Paul M.J. Berghuis 1,2, Carlijn Lammers1,3, Max Rietkerk2, Johan van de Koppel3,4, Tjisse van der Heide1,3,Valérie C. Reijers5, Angeles G. Mayor6
1Department of Coastal Systems, Royal Netherlands Institute for Sea Research, the Netherlands;
2 Copernicus Institute of Sustainable Development, Utrecht University, The Netherlands;
3 Groningen Institute for Evolutionary Life Sciences, University of Groningen, The Netherlands
4 Department of Estuarine and Delta Systems, NIOZ Royal Netherlands Institute for Sea Research, The Netherlands
5 Department of Physical Geography, Utrecht University, The Netherlands
6 Department of Biodiversity, Ecology and Evolution, Universidad Complutense de Madrid, Spain
* Corresponding author: paul.berghuis@nioz.nl
Introduction
Coastal dunes systems are worldwide threatened by enforced erosion, due to climate change induced sea level rise and increased storm frequency. For these systems to persist, timely recovery from disturbance is essential. These ecosystems occur in harsh environments with limited fresh water, and physical stress of waves and wind. Dune grasses escape these conditions by trapping sediment, forming dunes as their density and patch size increases. This bio-geomorphic feedback enables vegetation to rapidly build dunes, but the self-facilitating component makes dune grasses vulnerable at an early stage.
Objective and Methods
How new established patches, crucial in recovery, will perform under the varying effects of climate change remains underexplored. In this study we investigate the effect of a experimental compound drought and heatwave (CDHW) event on the growth of a pioneer dune grass. We conducted a 4-week manipulative field experiment on the Dutch barrier island of Schiermonnikoog.

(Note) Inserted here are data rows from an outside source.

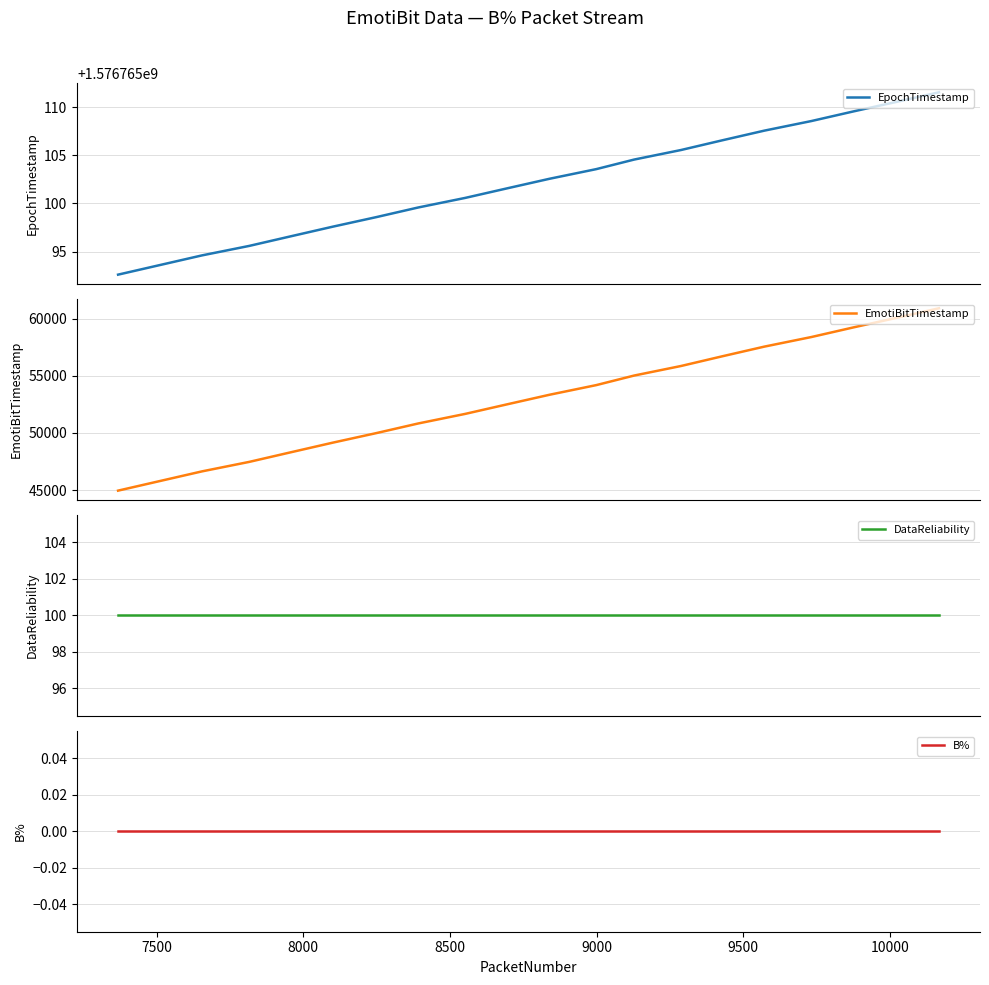

What is the lowest value of the EmotiBitTimestamp series?

44947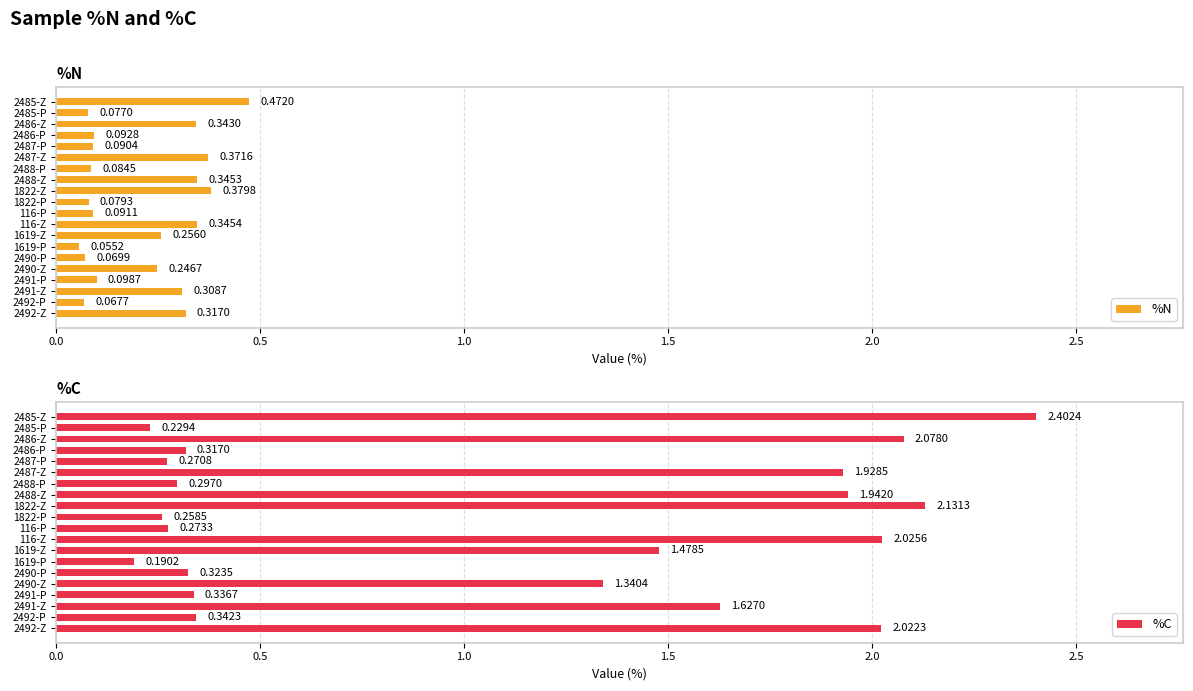

What is the difference between the maximum and minimum values in the %C series?

2.2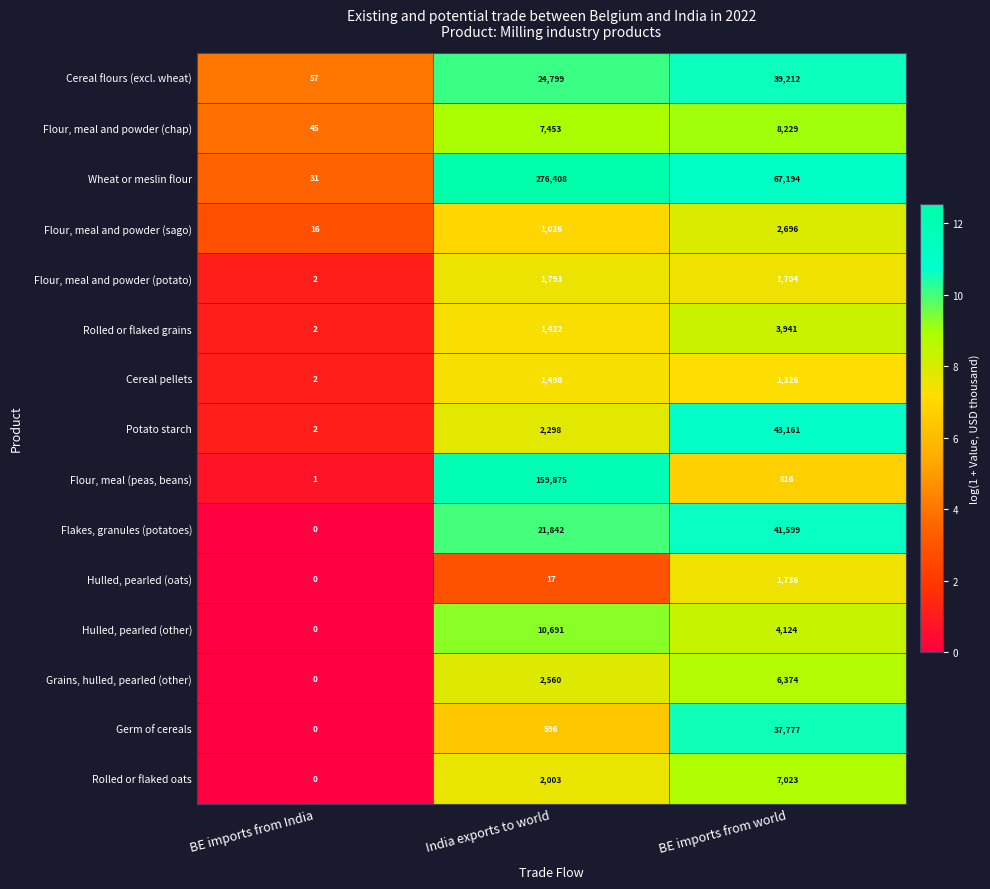

Which category has the highest value across all series?

India exports to world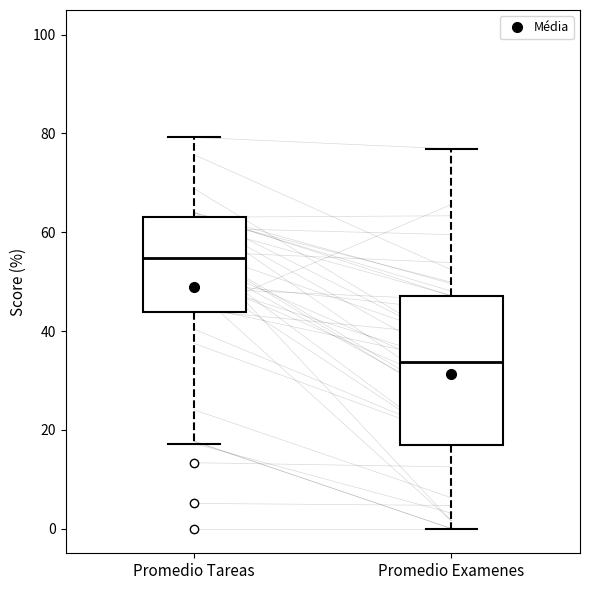

Reading left to right, transcribe this box plot: for each box, give where its median line is, the range the box spans, and where its two whiskers end, as read against the y-axis. The values are not printed on the chart, so give them approximately, as read against the axis.

Promedio Tareas: median 54, box 44 to 64, whiskers 18 to 80
Promedio Examenes: median 34, box 16 to 48, whiskers 0 to 76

In this full-factorial experiment we crossed small establishing patches of Elytrigia juncea with larger established patches growing in ambient conditions or under a greenhouse structure simulating a CDHW event.
Results
Both patch sizes of E. juncea did not show any plant decline in response to the CDHW treatment. On the contrary an increased growth was observed, most evident in the form of elongated shoots. Soil moisture content was found independent of patch size, but abundant underneath all patches. This availability of freshwater mitigated the drought effects of the CDHW treatment. Moreover, instead of amplifying drought effects, the increased temperatures could now promote plant growth. The occurrence of soil moisture to buffer drought effects on establishing dune grass patches and the role herein of bio-geomorphic feedbacks is something to be further explored.